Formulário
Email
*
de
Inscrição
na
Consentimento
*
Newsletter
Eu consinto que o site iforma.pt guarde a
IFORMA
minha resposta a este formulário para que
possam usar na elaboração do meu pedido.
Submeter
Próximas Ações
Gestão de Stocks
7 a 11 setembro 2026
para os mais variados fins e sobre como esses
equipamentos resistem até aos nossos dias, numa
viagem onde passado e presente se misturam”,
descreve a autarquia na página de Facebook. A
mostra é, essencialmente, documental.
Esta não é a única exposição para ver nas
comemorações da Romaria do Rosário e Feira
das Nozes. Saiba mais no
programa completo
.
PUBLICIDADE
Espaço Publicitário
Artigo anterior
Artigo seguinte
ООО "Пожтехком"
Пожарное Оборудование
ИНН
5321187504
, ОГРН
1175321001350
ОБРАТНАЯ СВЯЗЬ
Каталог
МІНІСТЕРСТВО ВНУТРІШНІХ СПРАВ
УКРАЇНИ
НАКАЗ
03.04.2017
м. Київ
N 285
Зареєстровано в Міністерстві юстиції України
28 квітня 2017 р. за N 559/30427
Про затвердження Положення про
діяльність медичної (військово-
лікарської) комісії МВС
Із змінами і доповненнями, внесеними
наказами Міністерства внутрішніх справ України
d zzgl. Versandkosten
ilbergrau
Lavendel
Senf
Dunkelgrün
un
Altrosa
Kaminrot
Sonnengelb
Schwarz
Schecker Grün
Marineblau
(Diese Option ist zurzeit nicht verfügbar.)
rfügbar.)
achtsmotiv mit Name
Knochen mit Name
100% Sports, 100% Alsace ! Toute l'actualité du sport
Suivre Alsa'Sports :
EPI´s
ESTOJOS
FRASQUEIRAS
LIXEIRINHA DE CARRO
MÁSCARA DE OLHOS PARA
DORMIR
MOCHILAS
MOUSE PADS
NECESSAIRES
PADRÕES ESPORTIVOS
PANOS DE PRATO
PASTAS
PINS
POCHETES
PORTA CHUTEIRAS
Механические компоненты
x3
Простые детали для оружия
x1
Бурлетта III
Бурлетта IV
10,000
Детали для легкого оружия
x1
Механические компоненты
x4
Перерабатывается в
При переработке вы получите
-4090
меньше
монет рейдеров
---
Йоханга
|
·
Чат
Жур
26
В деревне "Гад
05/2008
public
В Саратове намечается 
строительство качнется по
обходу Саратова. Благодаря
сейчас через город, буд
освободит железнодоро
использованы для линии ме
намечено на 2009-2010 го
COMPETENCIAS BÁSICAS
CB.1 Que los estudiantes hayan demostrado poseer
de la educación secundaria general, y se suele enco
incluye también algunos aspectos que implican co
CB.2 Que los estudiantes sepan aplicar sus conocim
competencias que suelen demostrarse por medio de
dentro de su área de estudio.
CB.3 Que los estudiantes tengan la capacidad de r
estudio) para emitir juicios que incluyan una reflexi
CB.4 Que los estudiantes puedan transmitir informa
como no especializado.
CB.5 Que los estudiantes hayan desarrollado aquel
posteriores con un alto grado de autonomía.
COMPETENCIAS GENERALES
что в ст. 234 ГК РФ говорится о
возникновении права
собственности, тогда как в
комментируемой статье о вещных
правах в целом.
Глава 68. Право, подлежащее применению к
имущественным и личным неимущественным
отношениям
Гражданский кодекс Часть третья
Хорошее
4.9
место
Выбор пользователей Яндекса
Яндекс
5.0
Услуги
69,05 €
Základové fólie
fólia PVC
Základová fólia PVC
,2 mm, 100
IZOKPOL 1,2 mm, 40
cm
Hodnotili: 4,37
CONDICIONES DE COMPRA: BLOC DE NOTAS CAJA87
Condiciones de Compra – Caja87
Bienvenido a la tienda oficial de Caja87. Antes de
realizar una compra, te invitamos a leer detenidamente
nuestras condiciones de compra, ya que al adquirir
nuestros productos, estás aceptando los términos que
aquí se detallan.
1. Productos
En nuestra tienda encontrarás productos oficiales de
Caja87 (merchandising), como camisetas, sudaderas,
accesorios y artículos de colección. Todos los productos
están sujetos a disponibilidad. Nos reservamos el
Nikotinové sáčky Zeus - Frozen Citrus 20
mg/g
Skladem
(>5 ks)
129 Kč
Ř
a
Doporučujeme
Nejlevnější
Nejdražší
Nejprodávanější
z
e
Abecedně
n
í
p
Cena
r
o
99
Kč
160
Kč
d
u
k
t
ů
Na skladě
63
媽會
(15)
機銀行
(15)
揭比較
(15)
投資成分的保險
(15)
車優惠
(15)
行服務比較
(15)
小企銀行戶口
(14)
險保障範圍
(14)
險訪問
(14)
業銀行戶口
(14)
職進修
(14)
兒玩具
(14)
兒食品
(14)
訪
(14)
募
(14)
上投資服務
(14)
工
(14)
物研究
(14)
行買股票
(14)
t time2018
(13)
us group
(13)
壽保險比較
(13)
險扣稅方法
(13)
==
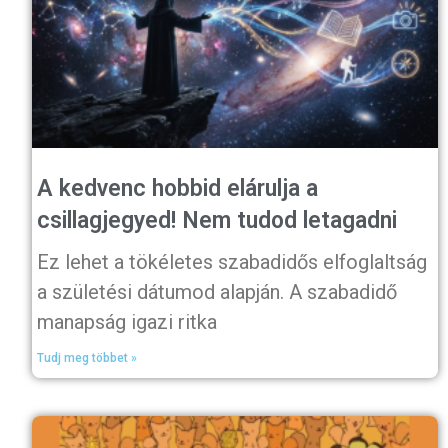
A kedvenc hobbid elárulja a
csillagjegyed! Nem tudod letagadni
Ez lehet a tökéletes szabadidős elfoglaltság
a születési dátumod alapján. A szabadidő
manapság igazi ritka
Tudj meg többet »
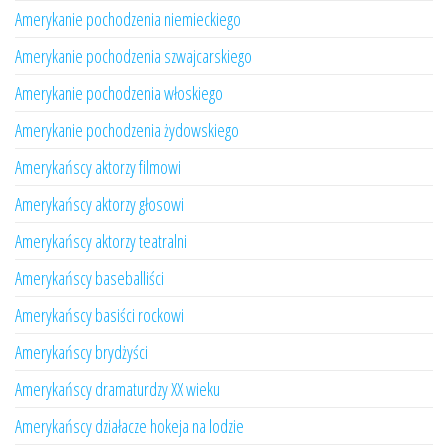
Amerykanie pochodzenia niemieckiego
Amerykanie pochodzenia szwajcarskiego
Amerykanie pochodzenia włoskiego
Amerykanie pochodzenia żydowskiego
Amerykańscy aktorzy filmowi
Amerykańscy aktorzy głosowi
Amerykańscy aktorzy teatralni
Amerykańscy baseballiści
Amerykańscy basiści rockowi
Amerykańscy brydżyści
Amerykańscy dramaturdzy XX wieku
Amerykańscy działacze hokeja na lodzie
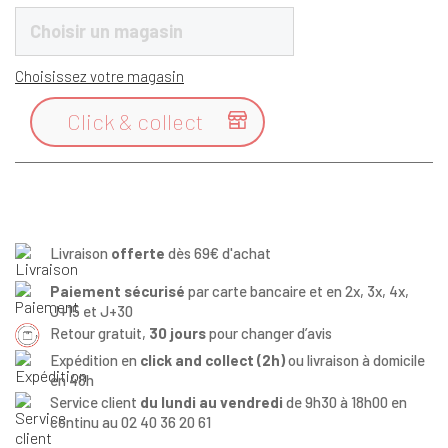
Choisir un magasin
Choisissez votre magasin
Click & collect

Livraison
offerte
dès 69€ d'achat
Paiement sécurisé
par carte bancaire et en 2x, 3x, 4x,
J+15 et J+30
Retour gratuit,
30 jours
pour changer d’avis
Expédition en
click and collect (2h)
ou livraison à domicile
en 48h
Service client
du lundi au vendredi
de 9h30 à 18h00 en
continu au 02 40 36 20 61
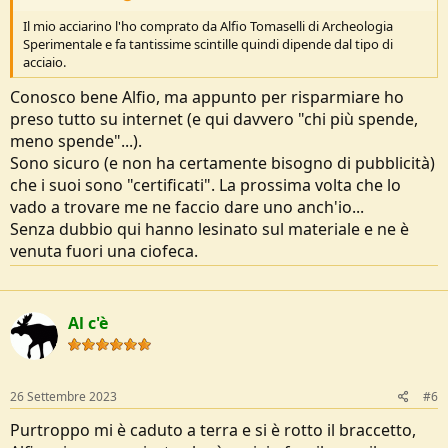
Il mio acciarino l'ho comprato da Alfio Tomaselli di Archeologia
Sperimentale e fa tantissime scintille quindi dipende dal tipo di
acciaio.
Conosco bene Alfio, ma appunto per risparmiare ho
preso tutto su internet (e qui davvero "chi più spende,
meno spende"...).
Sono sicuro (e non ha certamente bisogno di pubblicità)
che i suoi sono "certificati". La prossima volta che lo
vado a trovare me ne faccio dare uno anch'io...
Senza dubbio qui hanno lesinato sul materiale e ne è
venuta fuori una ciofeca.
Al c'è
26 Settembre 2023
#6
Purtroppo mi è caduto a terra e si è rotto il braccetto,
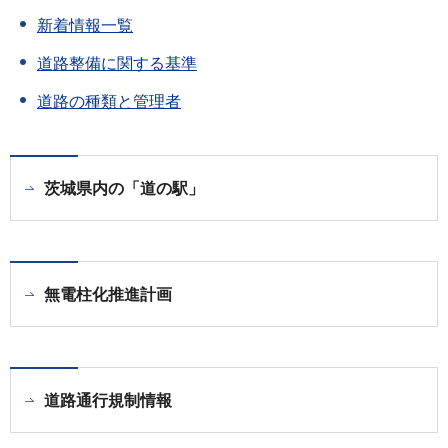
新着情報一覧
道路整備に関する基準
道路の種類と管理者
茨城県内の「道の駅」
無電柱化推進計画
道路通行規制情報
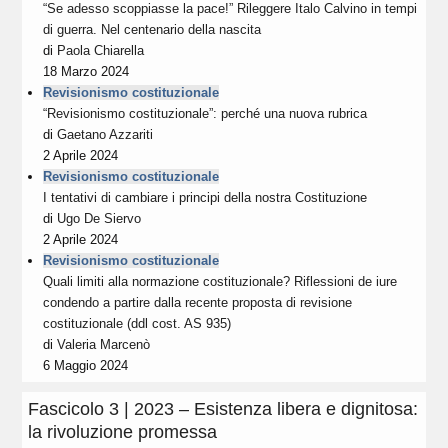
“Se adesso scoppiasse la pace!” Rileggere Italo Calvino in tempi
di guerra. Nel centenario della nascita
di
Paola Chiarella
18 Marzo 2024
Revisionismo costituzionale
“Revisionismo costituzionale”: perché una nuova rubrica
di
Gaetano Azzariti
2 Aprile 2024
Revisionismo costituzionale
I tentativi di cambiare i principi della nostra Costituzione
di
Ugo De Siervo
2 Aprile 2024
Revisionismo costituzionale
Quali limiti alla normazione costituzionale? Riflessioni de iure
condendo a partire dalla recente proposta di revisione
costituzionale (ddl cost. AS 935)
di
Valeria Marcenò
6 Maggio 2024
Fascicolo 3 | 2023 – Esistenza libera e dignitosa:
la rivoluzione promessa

• [Directive]: Pick each line holding the word "Sports" out of the data and copy it.

• [Exercise response]:
100% Sports, 100% Alsace ! Toute l'actualité du sport
Suivre Alsa'Sports :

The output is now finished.